Hi,

> Agree.  However, if the IDs are not allocated in any 
> hierarchy and they are randomly scattered across the DHT 
> overlay, the lookup speed will be decreased heavily. 

In general it has to be noted that in a DHT the number of lookup hops is a 
function of the number of nodes participating in the DHT not a function of the 
ID space.  

> Of 
> course, the tree-like mapping system like DNS or ALT has the 
> same issue. So no matter DNS like mapping system or DHT, to 
> make it scale better(in aspect of lookup speed) , the id 
> should be allocated in some geographically aggregatable 
> manner. Strict hierarchy is not flexible to support ID 
> roaming since it may require some renumbering work, while the 
> full flat structure is also not feasible. It's better to make 
> some tradeoff.

I am not sure I follow you here.
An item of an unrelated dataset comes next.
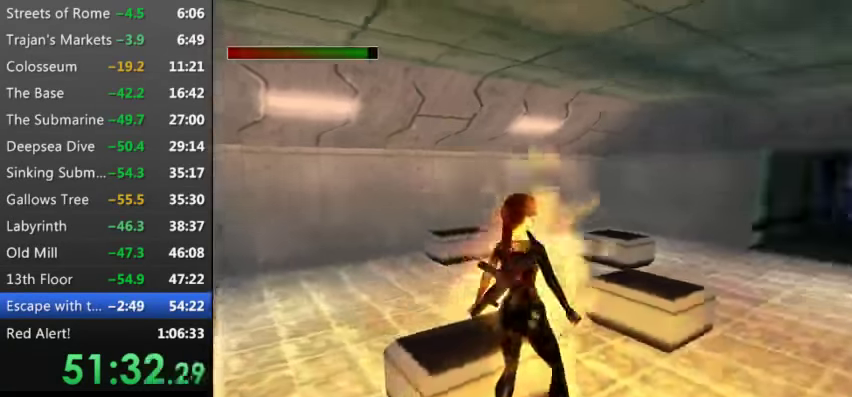
{"keys": ["9", "left", "t", "up"], "events": [[67, "up", "down"], [233, "right", "up"], [267, "t", "down"], [400, "9", "down"], [467, "left", "down"]]}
A geographic allocation of IDs would increase 
the look-up speed, that is what you are saying right? What are the underlying 
assumptions of this? If look-ups have an inherent locality property maybe. That 
is, end-host communicate with higher probability with nodes that are 
geographically close AND the node that is responisble for the lookup is in the 
same geographic region AND the underlying network topology follows this 
geographic constraints ONLY then this statement it true. Considering a popular 
application such as BitTorrent which also opens many connections simulatneously 
(i.e. would trigger numberous lookups), my personal experience is that locality 
does not impact the peer choice an awful lot. To deal with non-locality today 
we employ caches and CDNs (that's at least partly why we do it). And I think in 
general it is safe to say that we will continue to do it.